Well, the jobs did go up after the American Jobs Creation Act, which was signed into law in October 2004. The next 12- months saw +2.5 million jobs versus +1.9 million in the preceding 12- month period. GDP growth from 2004 to 2006 averaged 3.6% versus 1.95% in the preceding three- year period. Plus, this time, the honey pot is ginormous! US Corporations have offshore profits north of $2.0 trillion, +93%.
Leading the Pact:
- Apple Inc. (NASDAQ:AAPL)
- General Electric Company (NYSE:GE)
- Microsoft Corporation (NASDAQ:MSFT)
- Merck & Company Inc. (NYSE:MRK)
- Petrobras Argentina SA (NYSE:PZE)
Apple has $156 billion in cash on the books with only $18 billion in the United States. Of course, any deal would mean a compromise, in this case - funding for road construction and repair fund. If a deal is cut, we could be looking at a $100 to $200 billion direct shot into the economy after Uncle Sam takes a cut and corporations buy back stock.

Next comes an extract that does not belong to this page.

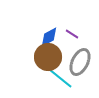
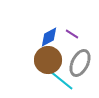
brown circle: moved 3 px down
gray ellipse: moved 1 px down
cyan line: moved 1 px right, 2 px down
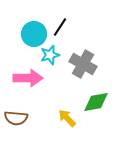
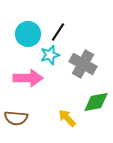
black line: moved 2 px left, 5 px down
cyan circle: moved 6 px left
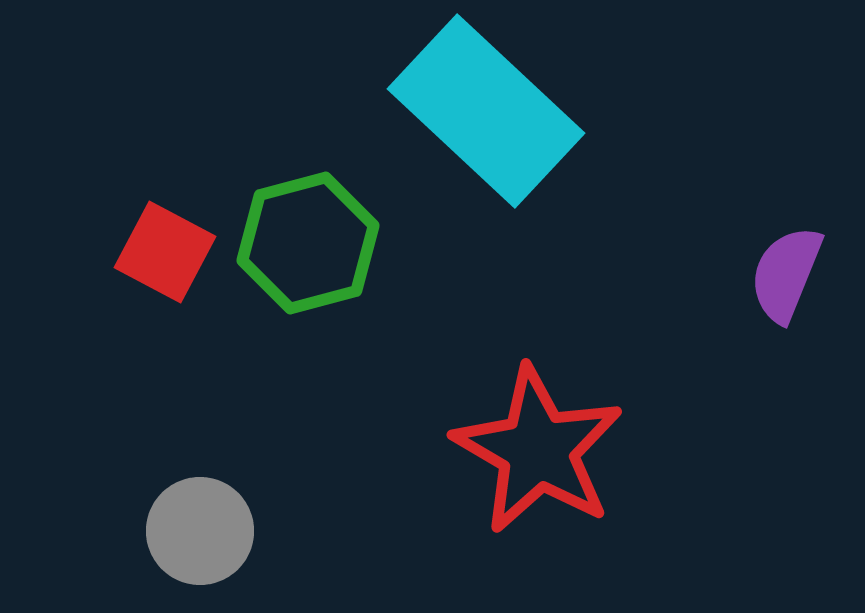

While the equity futures initially looked as though they were going to open in the green, they have since turned slightly negative due to the initial and continuing jobless claims data. Initial claims for last week came in at 317K which was slightly more than the 315K estimate from economists and more than the revised 313K claims (from 312K) noted in the week before. Continuing jobless claims, which is delayed by two weeks, came in at 2.614 million which was less than the 2.638 million-estimate from economists, but more than the 2.603 million from the prior period. All in all, this jobs data was nothing to get excited or worried about.